Quiz 16: Professional Small Business Management
Synopsis from the Case: AP Company originated in the year 1940; the basic business is to punch hole in the sheet metals. CT Bank scheduled a meeting with LC to discuss about the running out of operating capital. The bank gave LC two options. They are: • Liquidate the business • Find a new lender AK becomes the General Manager: The company has been running for decades, and LC finally thought they were an outdated business model. AK, a youngster in the family, took over LC in the year 2001 as a general manager. He found that the culture maintained in the company resisted change as he had been working in the company since graduation. Future of AP Company: In the year 2002, with LC's approval, AK borrowed $1.5 million from CT Bank. He purchased "SS Perforated and Expanded Metals Company"; he also hired two top executives from the company along with 40 factory workers. The top executives of the new company requested to break the 1960s marketing, which was rejected by AK. During the Iraqi invasion, LC liquidated half a million dollars in real estate to pay overdue bills. The company laid off 13 of its 85 employees to reduce the cost incurred. AP lost more than $500,000 in 2003; the CT Bank gave LC few weeks for constructing a plan. Later, they borrowed $400,000 from their friends as loan, which enabled the company to purchase 3 months worth steel. LC was deciding the future of AP Company and found that AK is not the best person to save the company. Immediate problem of AP Company: • The company has to sort out its liability with the CT Bank. • The time period of 90 days is the last resort given to the company. • The company has to decide the ways to handle the situation and yield profit quickly. • The precautionary action of recruiting a new chief executive officer is considered to be more costly. Long-term Problems of AP Company: • Retaining the workforce becomes a problem. • Lack of money for marketing a product and attracting customers. • Research and development could not be processed enforcing stagnant growth. • The fluctuations in cash flow and the monthly earnings are used to repay debts than to make investments.

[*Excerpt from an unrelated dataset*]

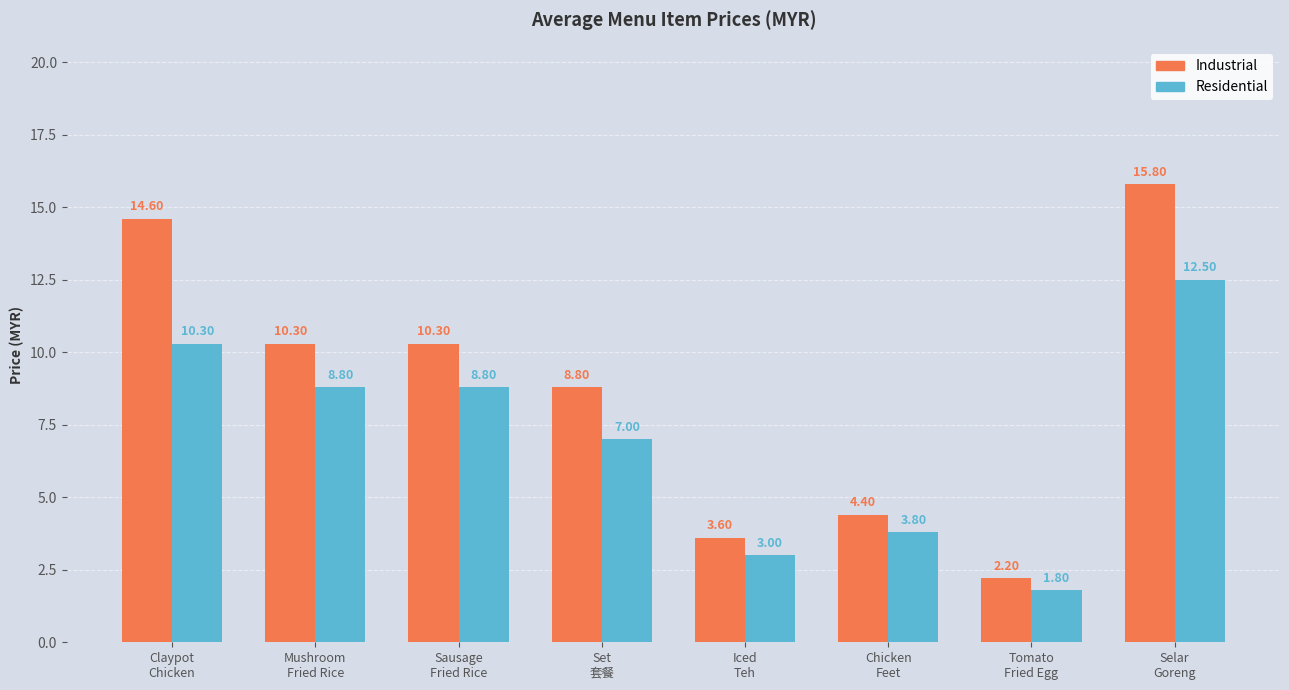

Rank the series by their maximum value, from highest to lowest.

Industrial, Residential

Examples of efficiency and effectiveness in managing everyday life: Efficiency is the effort or cost utilized for completing a task in an intended time period. Effectiveness is producing an accurate result desired in a stipulated time period. Efficiency and effectiveness seem to be the same, but it is not as it has a minute difference. Efficiency is producing an output with minimum waste ; including time, materials, and resources. But, effectiveness gives major importance to the accuracy achieved in the targeted objective through individual or team performance. Example: • Team 'X' decides its monthly deliverables and weekly deliverables in a meeting which is conducted at the beginning of production schedule. • Here, the meeting determines the effectiveness the team carries forward in advance to avoid interruptions in the production. • But the time spent on the meeting along with the time involved to communicate the minutes in other consecutive meetings is the inefficiency produced by the team.